Now, wouldn't the offer of a free human PA strike you as too good to be true?
When you dictate your mails and text messages to Siri, you’re providing Apple with content that's usually off limits to carriers, phone companies and ISPs. Siri is an end run around telecommunicationss intercept laws.
Of course there are many, many examples of where free social media apps mask a commercial bargain. Face recognition is the classic case. It was first made available on photo sharing sites as a neat way to organise one’s albums, but then Facebook went further by inviting photo tags from users and then automatically identifying people in other photos on others' pages. What's happening behind the scenes is that Facebook is running its face recognition templates over the billions of photos in their databases (which were originally uploaded for personal use long before face recognition was deployed). Given their business model and their track record, we can be certain that Facebook is using face recognition to identify everyone they possibly can, and thence work out fresh associations between countless people and situations accidentally caught on camera. Combine this with image processing and visual search technology (like Google's "Goggles") and the big social media companies have an incredible new eye in the sky. They can work out what we're doing, when, where and with whom. Nobody will need to like expressly "like" anything anymore when Facebook can see what cars we're driving, what brands we're wearing, where we spend our vacations, what we're eating, what makes us laugh. Apple, Facebook and others have understandably invested hundreds of millions of dollars in image recognition start-ups and intellectual property; with these tools they convert the hitherto anonymous image collections in Picassa, Flickr and the like into content-addressable PII gold mines. It's the next frontier of Big Data.

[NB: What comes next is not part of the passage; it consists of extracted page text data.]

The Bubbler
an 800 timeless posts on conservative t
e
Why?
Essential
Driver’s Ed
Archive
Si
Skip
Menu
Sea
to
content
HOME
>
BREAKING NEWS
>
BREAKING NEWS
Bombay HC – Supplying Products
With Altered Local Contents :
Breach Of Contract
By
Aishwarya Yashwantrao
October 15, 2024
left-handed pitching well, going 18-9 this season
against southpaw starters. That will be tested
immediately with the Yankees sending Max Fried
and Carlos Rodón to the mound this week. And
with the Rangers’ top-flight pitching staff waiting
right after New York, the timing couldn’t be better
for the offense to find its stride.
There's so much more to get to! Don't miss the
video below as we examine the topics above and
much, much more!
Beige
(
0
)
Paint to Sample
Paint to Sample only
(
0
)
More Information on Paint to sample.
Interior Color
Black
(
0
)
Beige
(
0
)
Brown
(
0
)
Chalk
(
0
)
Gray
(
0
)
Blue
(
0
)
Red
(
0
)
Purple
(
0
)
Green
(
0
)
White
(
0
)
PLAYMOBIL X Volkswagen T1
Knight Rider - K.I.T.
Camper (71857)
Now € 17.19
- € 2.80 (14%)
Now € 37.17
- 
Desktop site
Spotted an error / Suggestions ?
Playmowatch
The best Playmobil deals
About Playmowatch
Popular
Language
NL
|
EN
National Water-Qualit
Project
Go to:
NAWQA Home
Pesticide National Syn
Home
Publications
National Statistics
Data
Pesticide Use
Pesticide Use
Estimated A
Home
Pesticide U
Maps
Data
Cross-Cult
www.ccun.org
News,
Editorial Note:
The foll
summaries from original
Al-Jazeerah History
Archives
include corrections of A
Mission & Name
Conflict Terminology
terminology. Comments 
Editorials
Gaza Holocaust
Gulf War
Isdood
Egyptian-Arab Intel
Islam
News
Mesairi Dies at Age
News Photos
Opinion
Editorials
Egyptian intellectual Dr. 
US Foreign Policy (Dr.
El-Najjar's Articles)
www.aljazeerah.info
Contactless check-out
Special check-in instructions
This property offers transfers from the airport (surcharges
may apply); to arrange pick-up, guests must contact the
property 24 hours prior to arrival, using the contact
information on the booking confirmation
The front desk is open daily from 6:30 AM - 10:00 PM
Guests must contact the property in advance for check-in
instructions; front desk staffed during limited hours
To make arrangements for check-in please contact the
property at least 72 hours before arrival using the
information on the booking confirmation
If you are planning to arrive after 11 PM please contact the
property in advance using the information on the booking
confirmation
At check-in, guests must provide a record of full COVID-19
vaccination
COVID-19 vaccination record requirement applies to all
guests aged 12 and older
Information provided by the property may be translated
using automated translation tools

Now, there wouldn't be much wrong with these sorts of arrangements if the social media corporations were up-front about them. In their Privacy Policies they should detail what Personal Information they are extracting and collecting from all the voice and image data; they should explain why they collect this information, what they plan to do with it, how long they will retain it, and how they promise to limit secondary usage. They should explain that biometrics technology allows them to generate brand new PII out of members' snapshots and utterances. And they should acknowledge that by rendering data identifiable, they become accountable in many places under privacy and data protection laws for its safekeeping as PII. It's just not good enough to vaguely reserve their rights to "use personal information to help us develop, deliver, and improve our products, services, content, and advertising". They should treat their customers -- and all those innocents about whom they collect PII indirectly -- with proper respect, and stop pretending that 'service improvement' is what they're up to.

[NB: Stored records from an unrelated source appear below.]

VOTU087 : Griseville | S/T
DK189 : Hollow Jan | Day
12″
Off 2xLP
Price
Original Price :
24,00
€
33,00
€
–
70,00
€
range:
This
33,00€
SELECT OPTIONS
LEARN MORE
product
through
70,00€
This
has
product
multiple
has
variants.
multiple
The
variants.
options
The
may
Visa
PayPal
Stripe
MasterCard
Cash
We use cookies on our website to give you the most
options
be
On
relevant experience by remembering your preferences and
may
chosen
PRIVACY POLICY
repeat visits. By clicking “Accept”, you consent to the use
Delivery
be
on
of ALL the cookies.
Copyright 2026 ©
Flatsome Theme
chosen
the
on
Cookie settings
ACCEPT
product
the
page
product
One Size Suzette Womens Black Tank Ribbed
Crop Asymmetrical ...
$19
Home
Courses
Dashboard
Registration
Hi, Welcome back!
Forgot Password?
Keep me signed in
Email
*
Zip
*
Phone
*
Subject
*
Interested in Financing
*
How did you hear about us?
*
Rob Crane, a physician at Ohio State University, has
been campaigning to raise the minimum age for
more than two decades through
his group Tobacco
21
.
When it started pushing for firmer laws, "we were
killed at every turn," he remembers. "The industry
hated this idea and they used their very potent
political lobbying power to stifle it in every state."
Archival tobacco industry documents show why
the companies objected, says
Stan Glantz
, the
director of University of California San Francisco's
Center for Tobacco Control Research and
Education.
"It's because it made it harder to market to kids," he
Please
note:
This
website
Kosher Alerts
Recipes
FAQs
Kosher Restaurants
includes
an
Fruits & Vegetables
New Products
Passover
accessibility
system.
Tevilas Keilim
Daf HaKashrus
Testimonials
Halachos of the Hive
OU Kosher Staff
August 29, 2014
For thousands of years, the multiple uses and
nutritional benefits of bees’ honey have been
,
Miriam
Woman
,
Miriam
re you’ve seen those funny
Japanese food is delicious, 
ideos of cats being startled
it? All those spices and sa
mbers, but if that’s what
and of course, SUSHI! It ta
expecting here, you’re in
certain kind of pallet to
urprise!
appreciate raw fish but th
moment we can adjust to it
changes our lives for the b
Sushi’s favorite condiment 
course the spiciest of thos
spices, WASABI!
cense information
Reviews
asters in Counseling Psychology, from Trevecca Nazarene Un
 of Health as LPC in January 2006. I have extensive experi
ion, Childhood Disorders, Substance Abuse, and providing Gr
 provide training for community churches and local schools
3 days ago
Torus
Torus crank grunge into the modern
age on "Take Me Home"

Siri along with face recognition herald a radical new type of privatised surveillance, and on a breathtaking scale. While Facebook stealthily "x-ray" photo albums without consent, Apple now has even more intimate access to our daily routines and personal habits. And they don’t even pay as much as a penny for our thoughts.
As cool as Siri may be, I myself will decline to use any natural language processing while the software runs in the cloud, and while the service providers refuse to restrain their use of my voice data. I'll wait for NLP to be done on my device with my data kept private.
And I'd happily pay cold hard cash for that kind of app, instead of having an infomopoly embed itself in my personal affairs.